What you should do. Would you repeat exactly the part of the listing below that runs from the line containing "Delegación de Cohesión" down to the line containing "Två män döms för att ha stulit sammanlagt nio", inclusive, and nothing else?

Source information.
========================
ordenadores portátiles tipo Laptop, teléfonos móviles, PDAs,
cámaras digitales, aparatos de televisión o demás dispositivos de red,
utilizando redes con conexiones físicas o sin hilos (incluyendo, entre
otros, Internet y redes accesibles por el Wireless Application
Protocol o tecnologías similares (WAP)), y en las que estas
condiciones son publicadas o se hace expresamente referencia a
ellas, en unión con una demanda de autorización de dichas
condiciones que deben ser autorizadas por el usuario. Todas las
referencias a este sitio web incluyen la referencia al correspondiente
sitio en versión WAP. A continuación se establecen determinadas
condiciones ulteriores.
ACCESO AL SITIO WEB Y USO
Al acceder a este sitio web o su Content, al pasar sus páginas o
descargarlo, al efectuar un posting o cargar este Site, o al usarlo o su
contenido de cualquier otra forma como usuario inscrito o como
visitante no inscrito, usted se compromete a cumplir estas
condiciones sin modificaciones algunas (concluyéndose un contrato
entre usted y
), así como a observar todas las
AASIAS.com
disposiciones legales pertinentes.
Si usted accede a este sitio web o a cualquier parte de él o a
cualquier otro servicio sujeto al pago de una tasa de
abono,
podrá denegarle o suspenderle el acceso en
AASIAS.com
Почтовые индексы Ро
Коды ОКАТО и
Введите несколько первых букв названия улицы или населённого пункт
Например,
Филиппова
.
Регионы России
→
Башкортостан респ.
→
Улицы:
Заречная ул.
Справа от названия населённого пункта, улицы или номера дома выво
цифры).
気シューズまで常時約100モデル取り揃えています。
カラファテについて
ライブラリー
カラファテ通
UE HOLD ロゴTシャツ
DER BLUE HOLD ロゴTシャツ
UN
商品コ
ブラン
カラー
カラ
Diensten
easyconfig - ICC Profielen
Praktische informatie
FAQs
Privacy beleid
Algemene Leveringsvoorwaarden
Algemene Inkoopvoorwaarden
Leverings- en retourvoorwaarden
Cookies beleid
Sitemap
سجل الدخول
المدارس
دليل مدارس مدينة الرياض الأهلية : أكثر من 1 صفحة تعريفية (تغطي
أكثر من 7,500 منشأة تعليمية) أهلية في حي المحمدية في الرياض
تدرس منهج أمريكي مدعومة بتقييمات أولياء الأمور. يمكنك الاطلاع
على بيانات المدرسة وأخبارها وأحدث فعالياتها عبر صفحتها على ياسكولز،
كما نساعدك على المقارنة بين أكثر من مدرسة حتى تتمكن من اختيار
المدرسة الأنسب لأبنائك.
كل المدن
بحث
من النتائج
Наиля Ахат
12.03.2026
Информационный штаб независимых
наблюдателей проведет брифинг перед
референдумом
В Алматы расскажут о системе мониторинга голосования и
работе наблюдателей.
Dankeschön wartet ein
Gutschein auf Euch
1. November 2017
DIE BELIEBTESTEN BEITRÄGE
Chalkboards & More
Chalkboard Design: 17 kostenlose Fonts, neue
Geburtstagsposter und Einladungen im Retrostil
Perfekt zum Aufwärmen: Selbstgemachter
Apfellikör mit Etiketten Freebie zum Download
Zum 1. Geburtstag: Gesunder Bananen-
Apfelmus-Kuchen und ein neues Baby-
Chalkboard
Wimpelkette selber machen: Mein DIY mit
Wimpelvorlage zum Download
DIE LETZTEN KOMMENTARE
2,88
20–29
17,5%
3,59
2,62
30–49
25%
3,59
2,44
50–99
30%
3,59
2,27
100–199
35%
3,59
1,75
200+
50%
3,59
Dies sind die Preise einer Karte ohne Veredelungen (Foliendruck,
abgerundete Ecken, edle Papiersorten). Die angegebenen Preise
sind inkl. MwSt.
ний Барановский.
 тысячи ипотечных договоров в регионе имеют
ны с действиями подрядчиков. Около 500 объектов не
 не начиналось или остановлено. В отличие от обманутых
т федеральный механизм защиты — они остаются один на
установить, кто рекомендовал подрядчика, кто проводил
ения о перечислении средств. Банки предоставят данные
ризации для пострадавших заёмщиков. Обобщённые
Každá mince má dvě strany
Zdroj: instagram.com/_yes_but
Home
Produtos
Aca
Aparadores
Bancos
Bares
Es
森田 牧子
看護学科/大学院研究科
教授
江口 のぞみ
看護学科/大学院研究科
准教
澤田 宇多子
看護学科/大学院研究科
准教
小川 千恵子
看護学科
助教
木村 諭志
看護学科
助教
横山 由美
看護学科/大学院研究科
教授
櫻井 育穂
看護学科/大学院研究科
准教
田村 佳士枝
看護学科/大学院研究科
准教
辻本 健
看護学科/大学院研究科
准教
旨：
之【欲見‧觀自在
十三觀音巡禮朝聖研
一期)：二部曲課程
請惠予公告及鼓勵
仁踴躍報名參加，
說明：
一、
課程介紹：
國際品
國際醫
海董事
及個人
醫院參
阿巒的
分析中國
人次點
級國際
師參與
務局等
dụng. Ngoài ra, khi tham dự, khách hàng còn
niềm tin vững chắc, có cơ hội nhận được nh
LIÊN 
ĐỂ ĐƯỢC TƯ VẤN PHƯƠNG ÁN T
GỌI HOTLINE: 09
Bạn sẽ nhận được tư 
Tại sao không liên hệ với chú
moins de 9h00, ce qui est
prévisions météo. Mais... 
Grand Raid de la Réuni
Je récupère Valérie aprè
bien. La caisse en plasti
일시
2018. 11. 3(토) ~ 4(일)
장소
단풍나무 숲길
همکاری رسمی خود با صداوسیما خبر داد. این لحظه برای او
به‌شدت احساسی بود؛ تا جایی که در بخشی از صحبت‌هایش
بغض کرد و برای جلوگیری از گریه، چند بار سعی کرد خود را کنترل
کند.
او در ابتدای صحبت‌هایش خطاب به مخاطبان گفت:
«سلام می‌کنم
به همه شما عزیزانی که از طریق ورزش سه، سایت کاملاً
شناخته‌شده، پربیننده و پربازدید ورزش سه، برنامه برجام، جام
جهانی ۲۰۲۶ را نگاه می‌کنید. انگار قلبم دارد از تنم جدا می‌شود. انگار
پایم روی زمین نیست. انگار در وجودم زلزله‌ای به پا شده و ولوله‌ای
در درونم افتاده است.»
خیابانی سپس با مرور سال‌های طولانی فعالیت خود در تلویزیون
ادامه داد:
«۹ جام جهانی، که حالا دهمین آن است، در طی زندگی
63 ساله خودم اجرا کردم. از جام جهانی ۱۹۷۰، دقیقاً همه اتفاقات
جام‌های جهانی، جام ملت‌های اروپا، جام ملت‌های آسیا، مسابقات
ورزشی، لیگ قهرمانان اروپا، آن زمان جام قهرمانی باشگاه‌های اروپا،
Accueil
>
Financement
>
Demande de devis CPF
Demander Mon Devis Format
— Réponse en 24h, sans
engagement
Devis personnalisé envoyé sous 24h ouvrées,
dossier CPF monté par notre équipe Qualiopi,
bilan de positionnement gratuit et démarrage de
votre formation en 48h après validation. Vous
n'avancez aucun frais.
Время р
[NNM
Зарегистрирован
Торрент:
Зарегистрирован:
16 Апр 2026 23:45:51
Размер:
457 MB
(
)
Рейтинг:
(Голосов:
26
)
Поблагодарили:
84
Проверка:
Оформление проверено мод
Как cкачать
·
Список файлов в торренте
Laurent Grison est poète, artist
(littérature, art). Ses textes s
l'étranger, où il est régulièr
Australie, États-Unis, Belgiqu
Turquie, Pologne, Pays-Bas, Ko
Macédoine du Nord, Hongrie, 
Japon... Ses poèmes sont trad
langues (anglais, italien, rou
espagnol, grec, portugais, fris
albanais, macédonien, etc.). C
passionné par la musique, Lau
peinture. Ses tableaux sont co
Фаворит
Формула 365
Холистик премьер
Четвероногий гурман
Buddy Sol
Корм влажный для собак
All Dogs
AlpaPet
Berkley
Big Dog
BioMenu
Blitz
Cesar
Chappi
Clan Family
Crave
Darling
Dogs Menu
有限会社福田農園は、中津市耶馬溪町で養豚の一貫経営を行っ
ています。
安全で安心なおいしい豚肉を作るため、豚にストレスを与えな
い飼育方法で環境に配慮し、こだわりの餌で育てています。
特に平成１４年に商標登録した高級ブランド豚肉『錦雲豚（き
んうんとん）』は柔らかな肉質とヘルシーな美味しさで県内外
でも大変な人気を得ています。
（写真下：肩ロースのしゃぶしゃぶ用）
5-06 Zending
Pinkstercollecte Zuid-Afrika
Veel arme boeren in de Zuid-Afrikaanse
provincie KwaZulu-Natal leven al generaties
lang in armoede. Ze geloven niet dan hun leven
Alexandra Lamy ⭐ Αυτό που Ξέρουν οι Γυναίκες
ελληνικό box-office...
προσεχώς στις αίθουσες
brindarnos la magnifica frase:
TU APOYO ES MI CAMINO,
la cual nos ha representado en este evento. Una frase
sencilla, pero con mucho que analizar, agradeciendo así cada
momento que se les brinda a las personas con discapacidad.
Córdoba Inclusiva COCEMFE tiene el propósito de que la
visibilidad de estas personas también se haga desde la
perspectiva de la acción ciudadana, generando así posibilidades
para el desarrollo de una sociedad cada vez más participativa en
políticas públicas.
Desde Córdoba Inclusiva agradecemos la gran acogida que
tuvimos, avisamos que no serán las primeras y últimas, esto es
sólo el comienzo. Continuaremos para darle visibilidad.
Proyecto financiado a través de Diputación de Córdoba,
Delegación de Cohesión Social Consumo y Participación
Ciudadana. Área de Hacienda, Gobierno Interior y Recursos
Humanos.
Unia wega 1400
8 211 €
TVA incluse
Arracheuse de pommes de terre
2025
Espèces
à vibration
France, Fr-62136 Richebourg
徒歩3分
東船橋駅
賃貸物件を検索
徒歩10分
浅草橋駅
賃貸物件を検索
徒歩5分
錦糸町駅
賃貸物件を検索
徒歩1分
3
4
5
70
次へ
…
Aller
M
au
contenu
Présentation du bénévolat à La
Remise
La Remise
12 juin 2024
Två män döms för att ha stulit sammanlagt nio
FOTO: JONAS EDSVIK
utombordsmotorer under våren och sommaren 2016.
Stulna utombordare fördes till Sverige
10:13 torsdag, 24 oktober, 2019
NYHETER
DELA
========================
Reply.
Delegación de Cohesión Social Consumo y Participación
Ciudadana. Área de Hacienda, Gobierno Interior y Recursos
Humanos.
Unia wega 1400
8 211 €
TVA incluse
Arracheuse de pommes de terre
2025
Espèces
à vibration
France, Fr-62136 Richebourg
徒歩3分
東船橋駅
賃貸物件を検索
徒歩10分
浅草橋駅
賃貸物件を検索
徒歩5分
錦糸町駅
賃貸物件を検索
徒歩1分
3
4
5
70
次へ
…
Aller
M
au
contenu
Présentation du bénévolat à La
Remise
La Remise
12 juin 2024
Två män döms för att ha stulit sammanlagt nio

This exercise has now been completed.